Ajoutons pour conclure que l’on a aussi remarqué dans les explications de vote données après un certain nombre de consultations l'impact qu'ont pu avoir dans les choix exprimés par les électeurs des événements de dernière minute : un fait divers que les médias montrent en boucle, un chiffre particulièrement symbolique qui tombe au dernier moment, autant d’éléments qui de changent bien sûr pas totalement la donne pour tous les électeurs, mais qui peuvent en faire bouger un nombre suffisant pour, dans une élection disputée, faire basculer le résultat dans un sens ou un autre.

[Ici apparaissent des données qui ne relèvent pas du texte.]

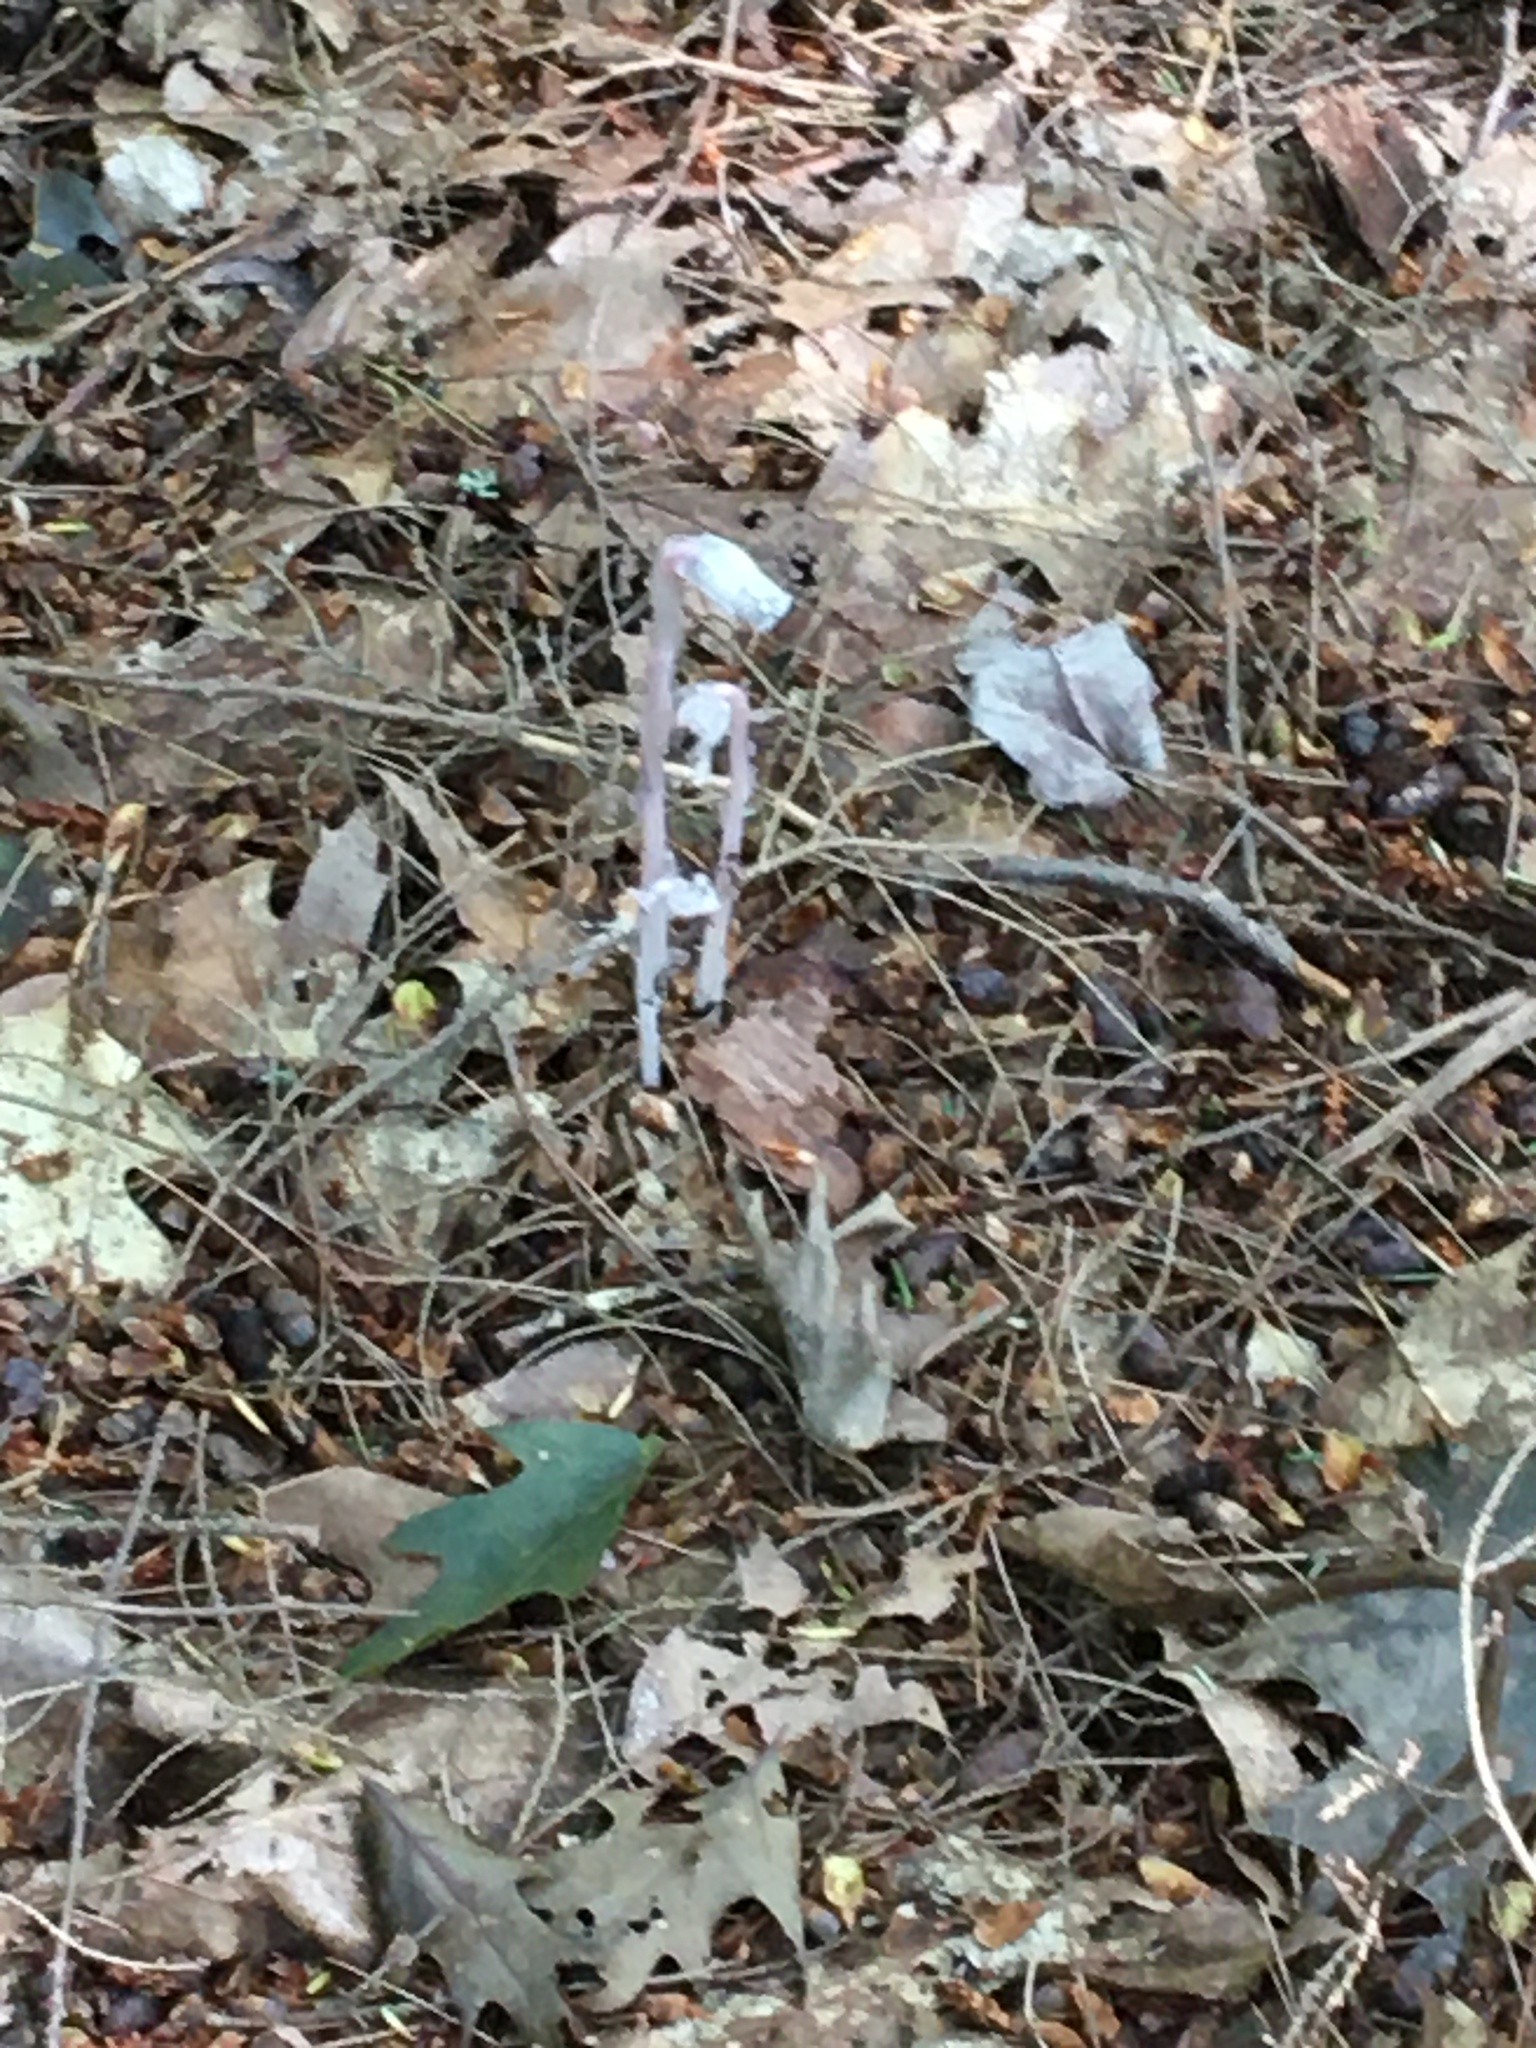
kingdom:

Alors que la campagne avance et que l’échéance se rapproche, trois candidats sont au coude-à-coude pour la seconde place. Lorsqu’un électeur analyse ces trois candidats, qu’est ce qui est le plus susceptible de lui permettre de trancher ? Les événements de la campagne, l’état émotionnel des électeurs ?

Effectivement, quand les candidats sont à la fois proches en voix et proches en programmes, l’analyste doit rester très réservé. Tout dépendra en fait de la hiérarchisation faite par les électeurs entre des critères qui sont dans tous les programmes des candidats de droite qui se battent pour la seconde place, mais qui ne sont pas rangés dans le même ordre.

Il est évident en effet qu'il y a un certain nombre d'éléments communs aux discours de ces candidats : la question de l'immigration vue sous un angle critique, celles de l’insécurité physique, du déclassement économique ou de la faillite de l’État par exemple. Les différences viennent ensuite des priorisation des candidats et de la tonalité de leur campagne. Éric Zemmour choisit une tonalité volontiers conservatrice – quoiqu’en économie plutôt libérale, et insiste sur l’identité. Marine Le Pen choisit de lui donner un caractère plus populiste, notamment plus étatiste en économie, avec une dimension sociale prononcée. Valérie Pécresse entend elle incarner une droite de gouvernement progressiste qui a l’expérience des affaires, et son libéralisme économique rejoint une sorte de libéralisme culturel.

Les électeurs hésitants, pour nombre d’entre eux, ont tous en tête ces éléments mêlés : conservatisme sociétal et libéralisme, protection sociale et état régalien fort. Mais selon les moments, en tenant compte d'un certain nombre de circonstances, qui peuvent concerner leur vie personnelle ou la vie publique, leurs priorités évoluent. Leur choix va donc se faire quand une des thématiques prioritaires d’un des candidats va rejoindre celle qui sera devenue prioritaire chez eux, les autres passant au second plan. Ils attendent cette résonnance, ils attendent de savoir quel serait l’élément principal dont ils aimeraient que le futur président de la République s’empare avant tout les autres.

On comprend ici l’importance pour les candidats des nuances dans leurs discours, comme celle d’éviter, par une formule malheureuse, une déclaration trop rapide ou manquant de clarté, de conduire les électeurs à les retirer de leurs choix possibles. On comprend encore combien, effectivement, les évènements qui suscitent de fortes émotions collectives peuvent changer la donne. Mais puisque nous évoquons ici finalement de petits déplacements de voix, on comprend aussi que le nombre de candidats qui vont obtenir les parrainages va jouer un rôle, soit que certains candidats représentent d’utiles réserves de voix pour d’autres au second tour, soit, plus encore, qu’ils soient à même, en gelant quelques pourcentages, d’en empêcher d’autres d’y accéder.